## Task instructions
Copy every line of the items word for word, keeping the same spelling and punctuation.
Top of Data
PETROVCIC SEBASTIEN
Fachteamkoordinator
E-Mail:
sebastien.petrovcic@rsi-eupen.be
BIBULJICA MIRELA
Bottom of Data
## Written answer
PETROVCIC SEBASTIEN
Fachteamkoordinator
E-Mail:
sebastien.petrovcic@rsi-eupen.be
BIBULJICA MIRELA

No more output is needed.